------ Data ------

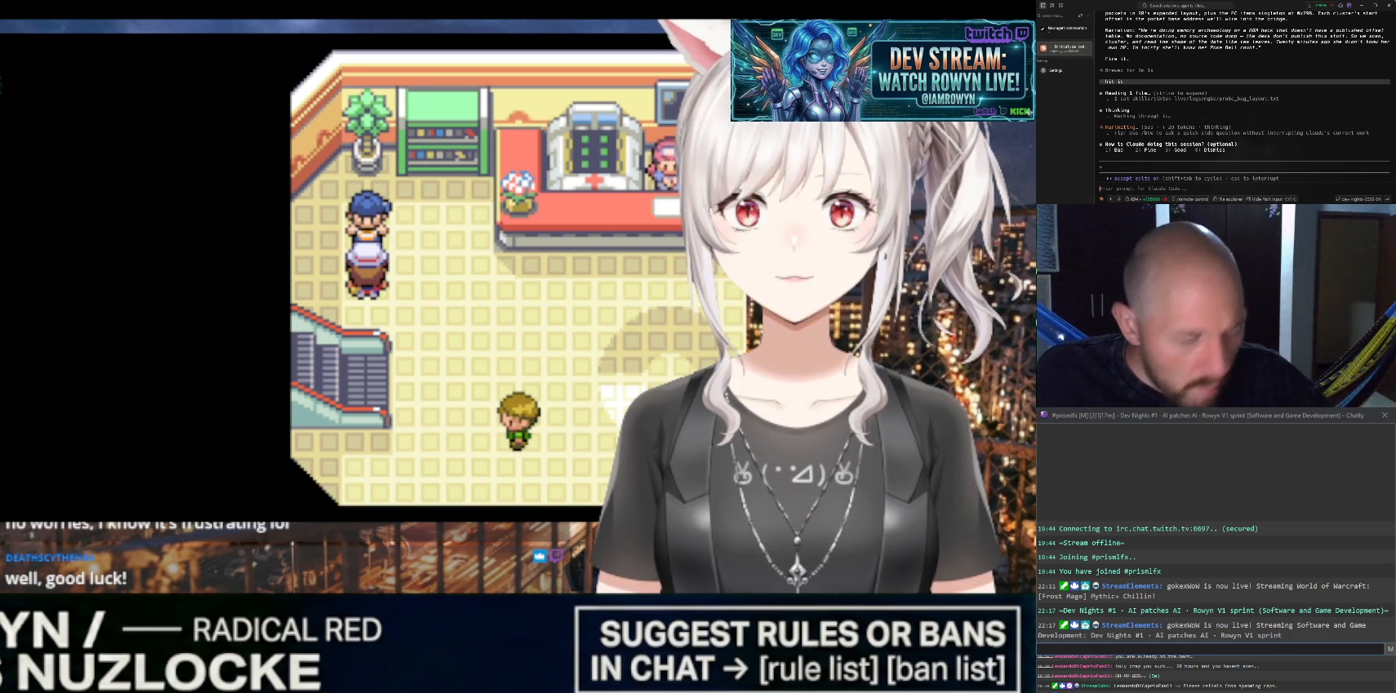
{"buttons": ["A"], "events": []}
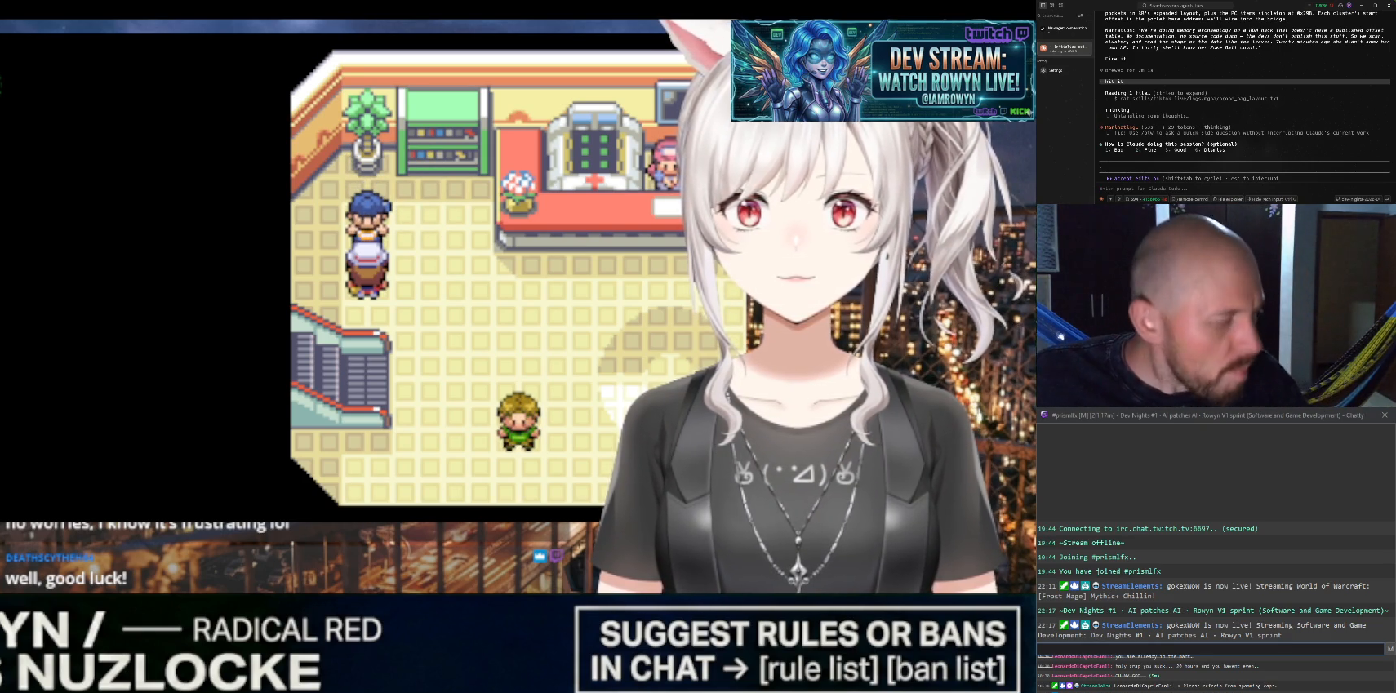
{"buttons": ["A"], "events": []}
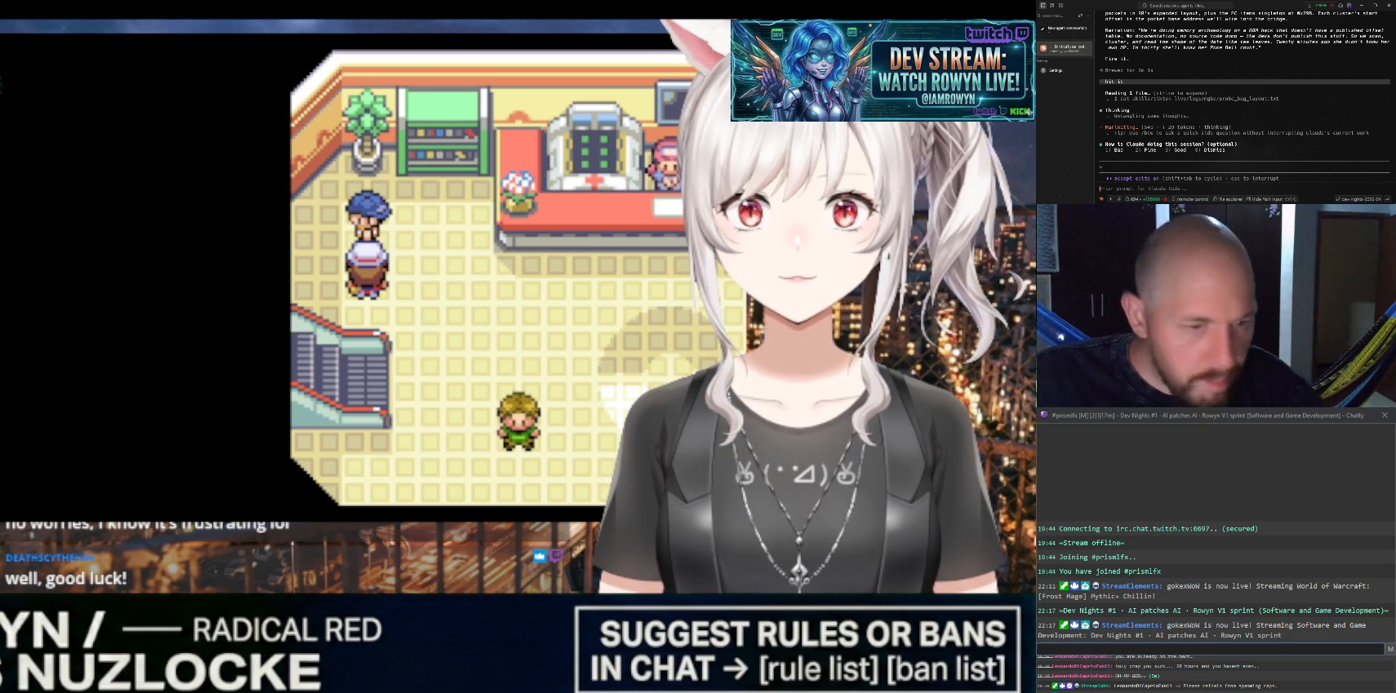
{"buttons": ["A"], "events": []}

------

» Task to complete: Write every line above out again exactly; pictures do not belong in the copy.

» Answer to this task:
{"buttons": ["A"], "events": []}
{"buttons": ["A"], "events": []}
{"buttons": ["A"], "events": []}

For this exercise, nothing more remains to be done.